_PROMPT_:
Return all the entries exactly. No pictures.

○ ○ ○ ○ ○ ○ ○

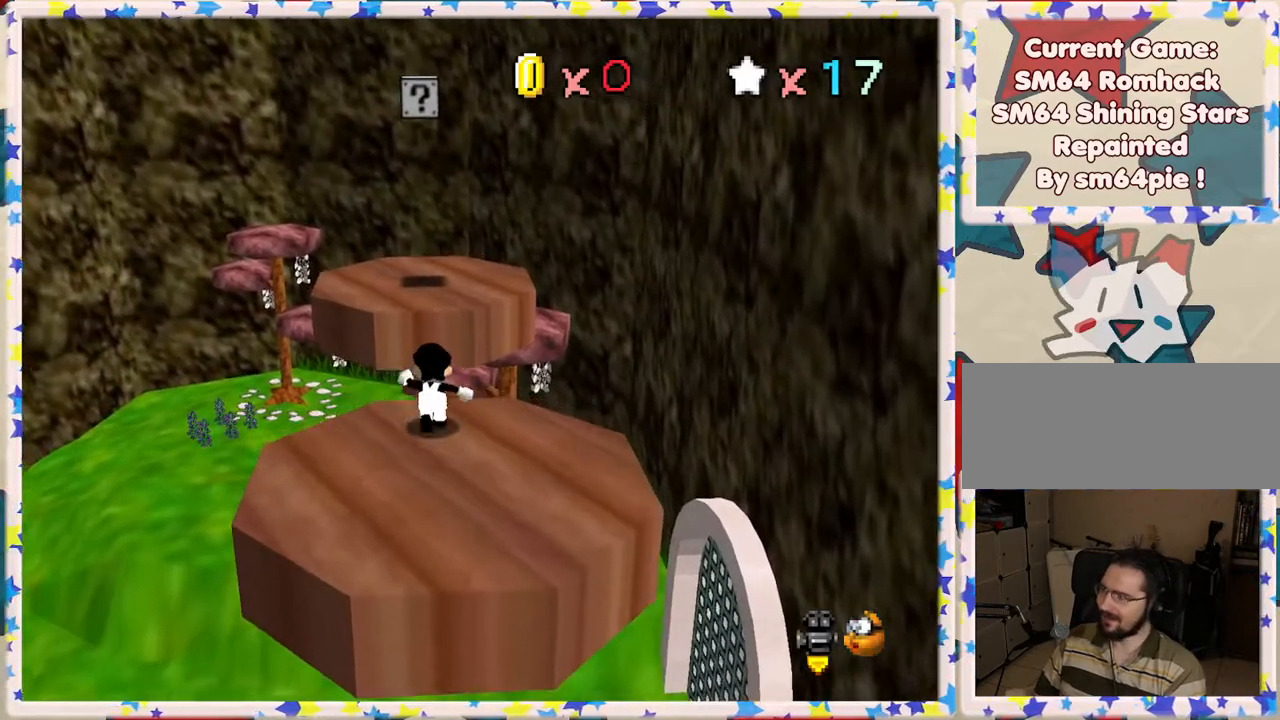
{"buttons": ["A"], "left_stick": "up", "events": [[33, "A", "down"]]}
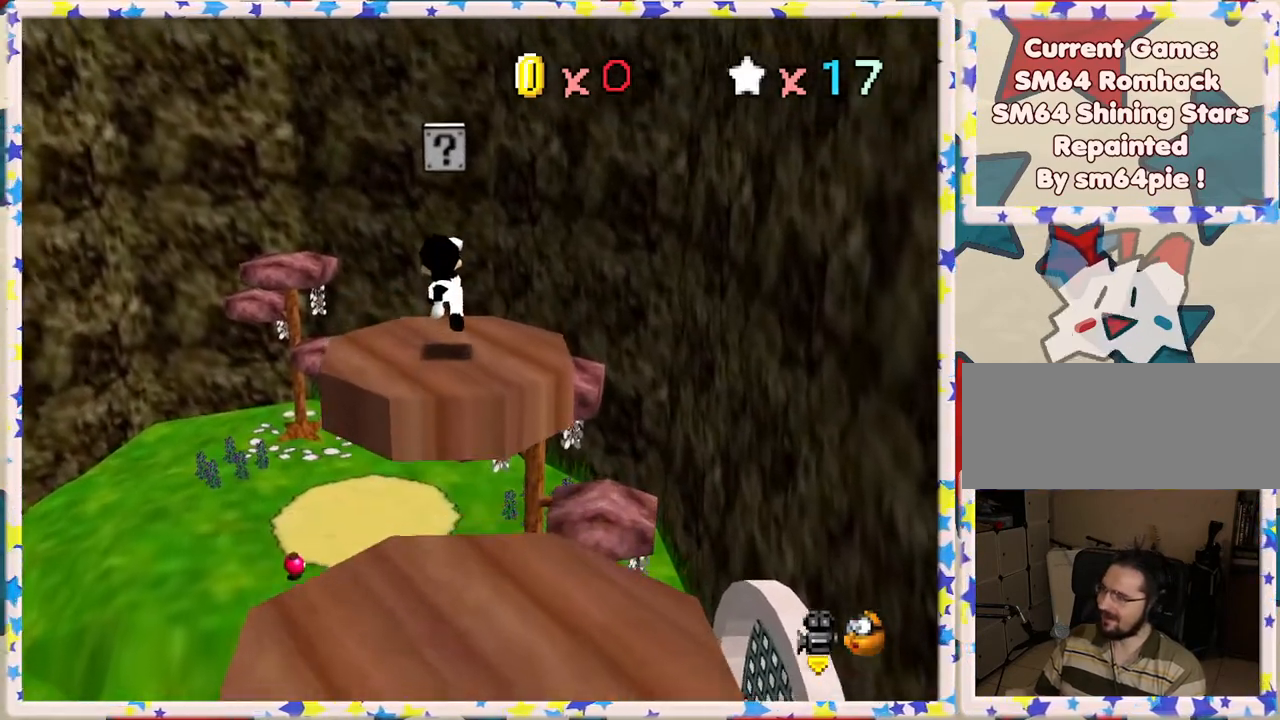
{"buttons": [], "left_stick": "center", "events": [[100, "A", "up"], [333, "left_stick", "center"]]}
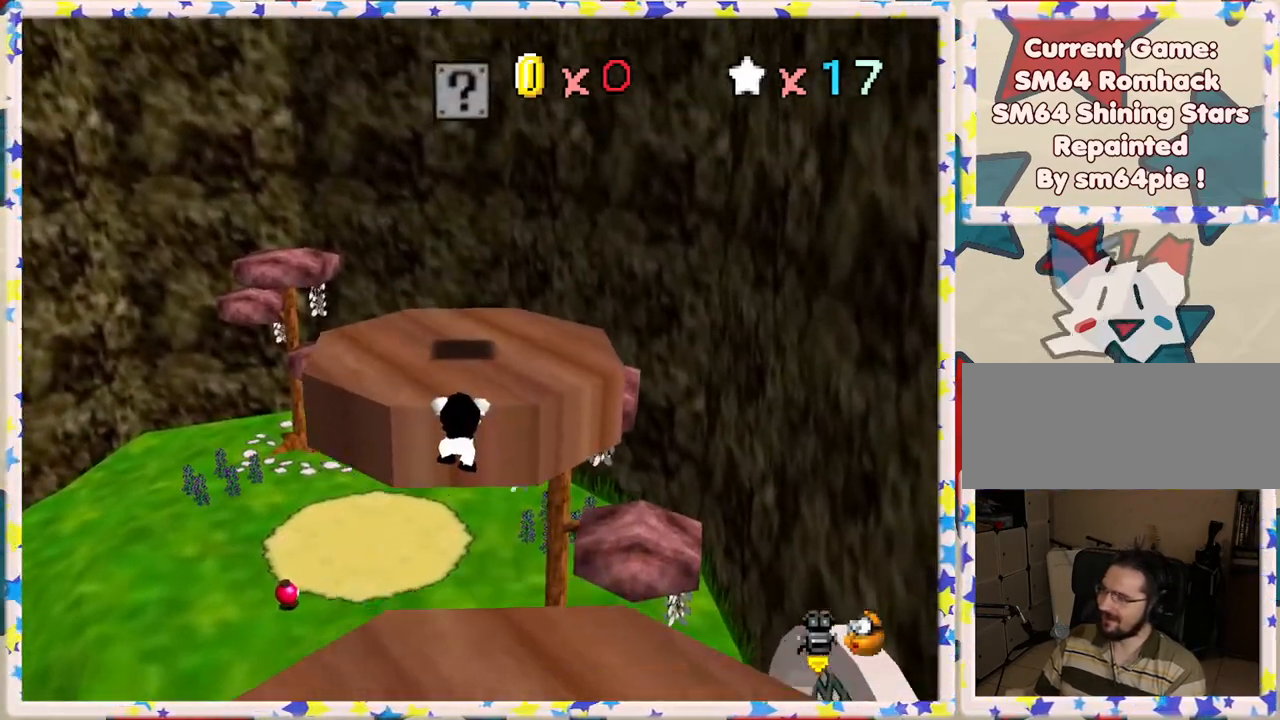
{"buttons": [], "left_stick": "up", "events": [[33, "left_stick", "up"], [50, "A", "down"], [250, "A", "up"]]}
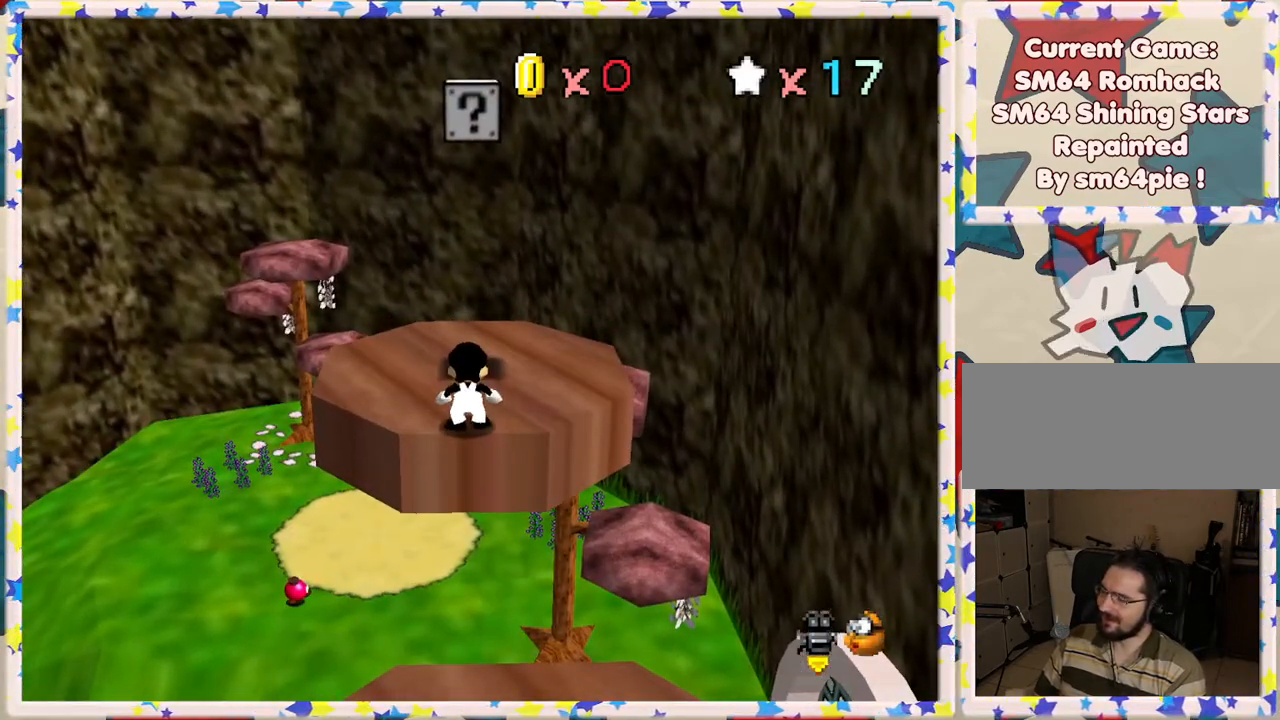
{"buttons": [], "left_stick": "up", "events": [[133, "A", "down"], [183, "A", "up"]]}
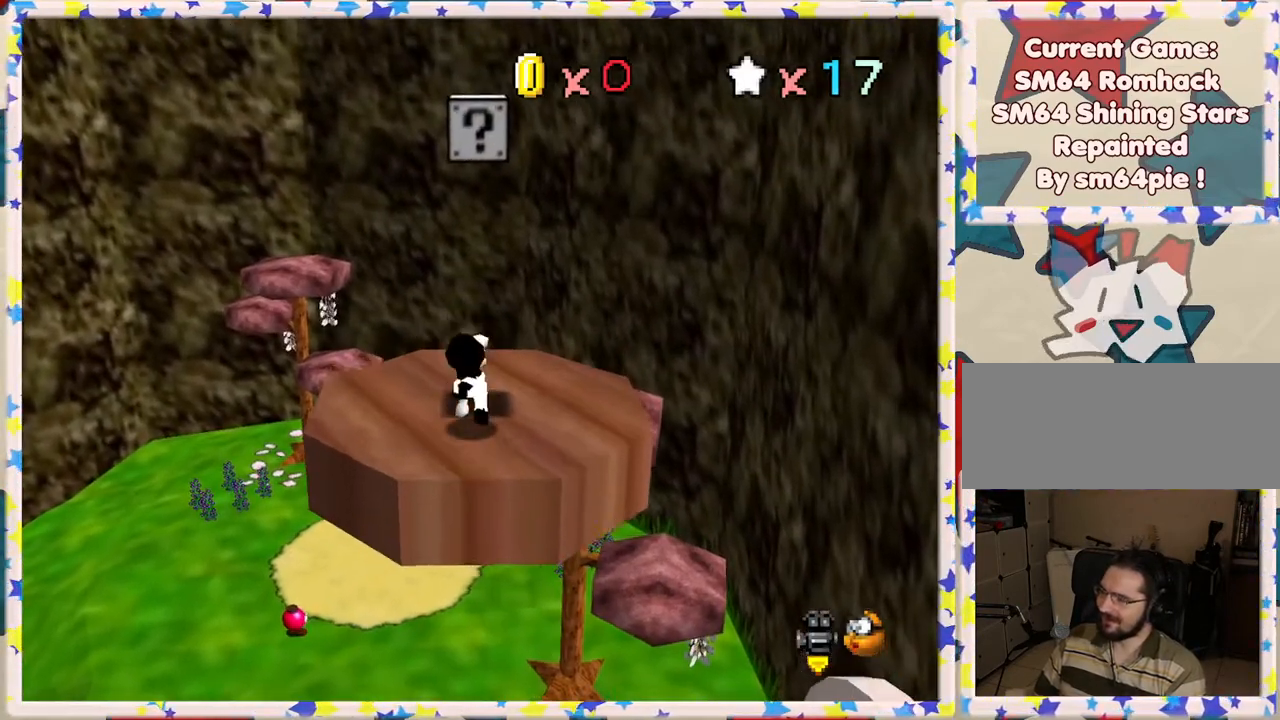
{"buttons": ["Z"], "left_stick": "center", "events": [[83, "left_stick", "center"], [133, "A", "down"], [250, "left_stick", "down"], [417, "Z", "down"], [417, "left_stick", "center"], [500, "A", "up"]]}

○ ○ ○ ○ ○ ○ ○

_SOLUTION TO THIS EXERCISE_:
{"buttons": ["A"], "left_stick": "up", "events": [[33, "A", "down"]]}
{"buttons": [], "left_stick": "center", "events": [[100, "A", "up"], [333, "left_stick", "center"]]}
{"buttons": [], "left_stick": "up", "events": [[33, "left_stick", "up"], [50, "A", "down"], [250, "A", "up"]]}
{"buttons": [], "left_stick": "up", "events": [[133, "A", "down"], [183, "A", "up"]]}
{"buttons": ["Z"], "left_stick": "center", "events": [[83, "left_stick", "center"], [133, "A", "down"], [250, "left_stick", "down"], [417, "Z", "down"], [417, "left_stick", "center"], [500, "A", "up"]]}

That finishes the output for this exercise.